The global coffee industry has a long history of underpaying and exploiting many of its workers and farmers. The fair trade movement has helped boost the livelihoods of some farmers, but there is still plenty of improvement that could occur in the coffee growing regions of Southeast Asia, Africa and Latin America. One coffee roaster based in New York’s Hudson Valley says it is offering a more aggressive tactic so that farmers can earn fairer wages for their beans.
Levanta Coffee describes itself as a “socially-innovative start-up” that can spark much better economic opportunities for the coffee farmers in Honduras with which it partners. This “social microlot model,” should it take off, will provide farmers 50 percent more revenues thanmarket rates currently offer. The social enterprise will launch a crowdfunding on Kickstarter later this month with the goal of raising $35,000 to make this project a reality. Participants in this campaign, along with visitors to the Levanta’s site, will soon learn the stories about the hardships many of these Honduran farmers, who on average clear $2,000 to $4,000 annually, constantly endure.

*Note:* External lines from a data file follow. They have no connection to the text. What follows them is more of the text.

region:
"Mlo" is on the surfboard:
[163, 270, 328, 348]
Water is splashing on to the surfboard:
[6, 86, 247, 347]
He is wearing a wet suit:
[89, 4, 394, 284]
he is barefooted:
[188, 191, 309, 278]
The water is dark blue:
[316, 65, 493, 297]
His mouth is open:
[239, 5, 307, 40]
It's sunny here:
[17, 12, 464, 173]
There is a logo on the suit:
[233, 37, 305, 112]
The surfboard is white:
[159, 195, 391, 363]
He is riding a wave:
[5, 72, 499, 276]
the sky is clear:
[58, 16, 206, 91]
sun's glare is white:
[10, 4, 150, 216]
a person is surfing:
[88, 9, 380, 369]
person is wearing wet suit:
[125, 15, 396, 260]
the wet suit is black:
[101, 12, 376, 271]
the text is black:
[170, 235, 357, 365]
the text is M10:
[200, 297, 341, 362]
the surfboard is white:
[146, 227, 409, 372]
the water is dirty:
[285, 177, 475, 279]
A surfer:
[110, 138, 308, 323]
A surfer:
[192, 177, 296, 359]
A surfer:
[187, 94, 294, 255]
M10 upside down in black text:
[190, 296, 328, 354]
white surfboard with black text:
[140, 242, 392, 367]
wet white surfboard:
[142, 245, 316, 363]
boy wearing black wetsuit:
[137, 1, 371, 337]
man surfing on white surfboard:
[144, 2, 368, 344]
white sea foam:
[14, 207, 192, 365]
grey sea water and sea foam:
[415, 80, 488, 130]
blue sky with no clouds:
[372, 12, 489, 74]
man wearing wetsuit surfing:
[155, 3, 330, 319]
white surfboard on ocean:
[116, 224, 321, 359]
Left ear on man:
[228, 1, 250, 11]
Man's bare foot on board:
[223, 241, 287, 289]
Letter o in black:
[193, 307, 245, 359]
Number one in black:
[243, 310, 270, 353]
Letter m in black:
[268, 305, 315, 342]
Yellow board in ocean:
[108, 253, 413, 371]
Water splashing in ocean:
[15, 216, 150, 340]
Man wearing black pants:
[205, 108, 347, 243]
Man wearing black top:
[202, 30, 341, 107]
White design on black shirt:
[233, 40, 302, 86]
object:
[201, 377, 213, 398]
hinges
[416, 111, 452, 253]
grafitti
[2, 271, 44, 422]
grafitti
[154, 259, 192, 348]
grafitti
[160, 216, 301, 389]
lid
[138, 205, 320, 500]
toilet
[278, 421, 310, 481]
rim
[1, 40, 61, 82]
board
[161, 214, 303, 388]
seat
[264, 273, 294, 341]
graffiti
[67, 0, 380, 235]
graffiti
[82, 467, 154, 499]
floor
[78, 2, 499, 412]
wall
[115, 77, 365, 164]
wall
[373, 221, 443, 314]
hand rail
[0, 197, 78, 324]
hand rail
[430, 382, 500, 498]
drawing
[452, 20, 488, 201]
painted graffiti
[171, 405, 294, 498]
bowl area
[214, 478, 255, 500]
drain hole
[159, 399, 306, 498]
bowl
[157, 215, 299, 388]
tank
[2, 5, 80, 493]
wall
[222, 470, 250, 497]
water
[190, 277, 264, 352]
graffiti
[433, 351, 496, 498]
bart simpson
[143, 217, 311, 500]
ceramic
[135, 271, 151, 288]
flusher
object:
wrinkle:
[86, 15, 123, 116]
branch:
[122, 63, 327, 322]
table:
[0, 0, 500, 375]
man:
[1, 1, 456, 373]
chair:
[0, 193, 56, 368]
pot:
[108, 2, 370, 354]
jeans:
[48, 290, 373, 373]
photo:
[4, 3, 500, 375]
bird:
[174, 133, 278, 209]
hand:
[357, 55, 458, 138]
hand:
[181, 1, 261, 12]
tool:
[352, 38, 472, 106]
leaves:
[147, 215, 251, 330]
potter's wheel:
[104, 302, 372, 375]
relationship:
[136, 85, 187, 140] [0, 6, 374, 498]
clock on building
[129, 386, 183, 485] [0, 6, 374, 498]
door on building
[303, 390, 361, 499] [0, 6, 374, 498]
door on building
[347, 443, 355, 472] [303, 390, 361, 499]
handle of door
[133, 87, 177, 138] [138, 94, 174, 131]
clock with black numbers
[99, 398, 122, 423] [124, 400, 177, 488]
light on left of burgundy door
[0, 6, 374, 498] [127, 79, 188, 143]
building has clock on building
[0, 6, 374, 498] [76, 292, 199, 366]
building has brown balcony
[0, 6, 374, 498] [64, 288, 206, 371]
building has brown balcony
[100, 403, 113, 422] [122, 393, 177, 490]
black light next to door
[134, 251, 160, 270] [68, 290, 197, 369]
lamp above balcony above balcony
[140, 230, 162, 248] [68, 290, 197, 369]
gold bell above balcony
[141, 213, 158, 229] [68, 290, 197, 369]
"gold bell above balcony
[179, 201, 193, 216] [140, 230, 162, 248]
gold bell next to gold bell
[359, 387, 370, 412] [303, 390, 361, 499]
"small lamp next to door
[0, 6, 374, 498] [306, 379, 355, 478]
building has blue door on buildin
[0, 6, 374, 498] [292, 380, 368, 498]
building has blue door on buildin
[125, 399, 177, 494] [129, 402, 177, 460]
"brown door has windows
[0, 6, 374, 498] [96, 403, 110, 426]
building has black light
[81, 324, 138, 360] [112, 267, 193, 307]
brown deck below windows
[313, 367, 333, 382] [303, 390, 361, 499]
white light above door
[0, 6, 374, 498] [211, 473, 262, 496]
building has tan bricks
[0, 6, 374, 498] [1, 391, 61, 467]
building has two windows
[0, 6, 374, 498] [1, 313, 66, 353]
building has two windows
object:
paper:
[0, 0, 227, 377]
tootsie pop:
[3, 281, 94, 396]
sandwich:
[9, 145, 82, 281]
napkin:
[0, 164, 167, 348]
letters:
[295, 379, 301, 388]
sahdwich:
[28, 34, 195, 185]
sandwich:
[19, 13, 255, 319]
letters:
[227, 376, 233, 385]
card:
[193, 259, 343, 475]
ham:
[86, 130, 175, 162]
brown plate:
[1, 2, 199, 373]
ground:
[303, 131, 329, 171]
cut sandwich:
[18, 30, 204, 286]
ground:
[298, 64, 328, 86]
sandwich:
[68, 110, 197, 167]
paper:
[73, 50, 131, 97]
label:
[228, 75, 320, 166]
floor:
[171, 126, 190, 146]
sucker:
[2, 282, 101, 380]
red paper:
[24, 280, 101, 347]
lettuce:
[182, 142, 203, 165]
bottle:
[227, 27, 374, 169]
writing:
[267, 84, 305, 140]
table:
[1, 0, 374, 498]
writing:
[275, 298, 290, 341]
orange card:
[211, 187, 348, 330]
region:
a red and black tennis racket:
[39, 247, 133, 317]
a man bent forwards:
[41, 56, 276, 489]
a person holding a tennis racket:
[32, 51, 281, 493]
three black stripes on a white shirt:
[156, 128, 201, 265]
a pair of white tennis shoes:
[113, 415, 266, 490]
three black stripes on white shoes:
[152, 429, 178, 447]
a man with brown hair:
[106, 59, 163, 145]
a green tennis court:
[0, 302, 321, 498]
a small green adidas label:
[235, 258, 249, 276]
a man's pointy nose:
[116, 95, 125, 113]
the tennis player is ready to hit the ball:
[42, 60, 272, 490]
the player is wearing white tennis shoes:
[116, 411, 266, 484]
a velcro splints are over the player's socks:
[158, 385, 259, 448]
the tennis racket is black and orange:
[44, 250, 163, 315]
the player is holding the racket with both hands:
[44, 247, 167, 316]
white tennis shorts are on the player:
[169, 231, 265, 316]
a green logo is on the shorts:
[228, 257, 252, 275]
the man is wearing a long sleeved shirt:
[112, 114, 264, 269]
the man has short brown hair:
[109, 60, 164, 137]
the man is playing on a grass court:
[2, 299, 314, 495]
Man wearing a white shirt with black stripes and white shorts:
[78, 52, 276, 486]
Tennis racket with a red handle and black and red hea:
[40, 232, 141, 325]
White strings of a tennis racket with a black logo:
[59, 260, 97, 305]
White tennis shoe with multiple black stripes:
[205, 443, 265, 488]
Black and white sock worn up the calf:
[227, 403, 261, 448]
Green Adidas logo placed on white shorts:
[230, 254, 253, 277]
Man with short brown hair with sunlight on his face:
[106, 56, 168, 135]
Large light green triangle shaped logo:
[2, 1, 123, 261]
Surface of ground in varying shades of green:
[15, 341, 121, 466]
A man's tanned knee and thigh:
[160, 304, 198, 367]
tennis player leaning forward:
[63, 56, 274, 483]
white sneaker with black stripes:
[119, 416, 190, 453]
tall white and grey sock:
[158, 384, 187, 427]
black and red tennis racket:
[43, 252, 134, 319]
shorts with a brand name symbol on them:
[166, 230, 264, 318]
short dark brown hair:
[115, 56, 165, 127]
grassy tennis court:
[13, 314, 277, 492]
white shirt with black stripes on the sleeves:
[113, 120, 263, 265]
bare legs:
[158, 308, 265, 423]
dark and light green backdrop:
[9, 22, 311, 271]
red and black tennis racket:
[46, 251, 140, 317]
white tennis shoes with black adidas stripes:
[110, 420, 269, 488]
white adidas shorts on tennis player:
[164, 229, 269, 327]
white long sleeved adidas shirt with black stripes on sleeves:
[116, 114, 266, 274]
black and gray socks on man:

Levanta joins a long list of companies and non-profits that have attempted to make the coffee industry much more sustainable and more importantly, humane. The strategies are all over the map.
For example, San Francisco’s Blue Bottle Coffee pitched a $16 cup of java sourced from a rare coffee varietal in Yemen in order to revive the country’s long, proud, but now struggling coffee sector. A few years ago, Green Mountain Coffee Roasters launched a biochar project in an attempt to reduce climate change impacts, provide clean cooking fuel and nudge Rwanda’s coffee industry towards a circular economy system. Even 7-Eleven sells a Nicaraguan fair trade brew at many of its corner stores. And some non-profits, such as Cool Effect, want to make sure struggling Peruvian coffee producing communities survive with its carbon credit program.
Levanta’s Kickstarter campaign starts July 18.